Why would they steal it? Think of the risks to themselves. You could challenge their (signed by you) document. Their theft would be made public and their morality questioned - either by the law suit or just by the posting on the internet. A bad reputation can be highly detrimental to a big organisation.
Also, why steal what you wrote? The only advantage is to cut out your fee. Which is piddling in the grand scheme of things "film"; think of the millions needed to make a film; your remunuration will likely be tiny. Against the risk of a bad reputation.

I'm not saying it doesn't happen, but...

Ez
Mon, May 18 2009 03:22pm IST 20
lee
lee
135 Posts
yes your probably right ez but when there is a world with alot of dogs, it is better to think paranoid to survive, if not think of the dogs........... i'm not that paranoid thinking but sometimes it helps a great deal just to beat off the dogs
Sat, Jun 20 2009 05:45am IST 21
dj
dj
22 Posts
There is a website, advertised here on WC, that actually tells you how to use other peoples ideas. The secret to a bestselling novel, he says, is to find a best selling novel from 5 or 10 years ago and copy the plot but change the genre, the era, swap the characters around, male to female etc and just like that you will have a bestselling novel. Easy as that! Of course, you have to pay for all the nitty gritty details.

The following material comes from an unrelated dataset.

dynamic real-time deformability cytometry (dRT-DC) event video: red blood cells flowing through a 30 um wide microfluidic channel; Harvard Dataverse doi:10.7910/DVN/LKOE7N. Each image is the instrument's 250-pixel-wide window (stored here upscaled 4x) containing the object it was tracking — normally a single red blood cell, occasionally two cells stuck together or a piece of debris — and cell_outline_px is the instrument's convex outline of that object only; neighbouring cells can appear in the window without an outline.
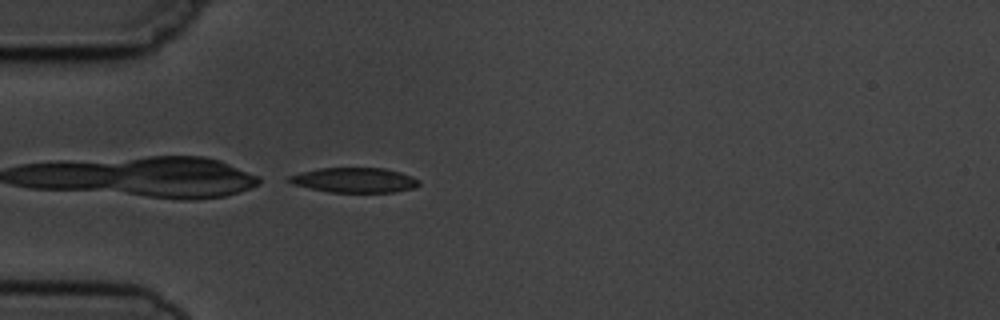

Mon, Jun 22 2009 02:48pm IST 22
issur
issur
45 Posts
Haha! I like your attitude lee: just coz you're paranoid, doesn't mean they're NOT out to get ya, huh? As has already been said within this thread, there simply ARE no original ideas. Everything's been done. Everything! Look at Tolkien: anyone who has read his Silmarillion/Hobbit/LOTR will appreciate the sheer scope of that man's vision. But if you happen to have read any Norse literature (Voluspa, Kalevala/the sagas & eddas) then you'll realise he isn't quite as original as first appears. Even his most familiar characters names - Frodo, Gandalf, Thorin, Gimli, Fili, Kili, loads more - have been borrowed. That Eragon thing - can ANYONE seriously tell me that isn't Star Wars in a fantasy setting??? And Star Wars was hardly original! Everyone seeks inspiration from others, be it a living author, a past master, or the myths & legends of antiquity. It's not what you take, but how you choose to relay it yourself - if you honestly believe you can improve on an idea, twist it into your own creation, then do so. If not, leave it alone. And if you're fearful of someone directly ripping off your ideas, just remember that imitation is the highest form of flattery. If they nick it, then it must be good!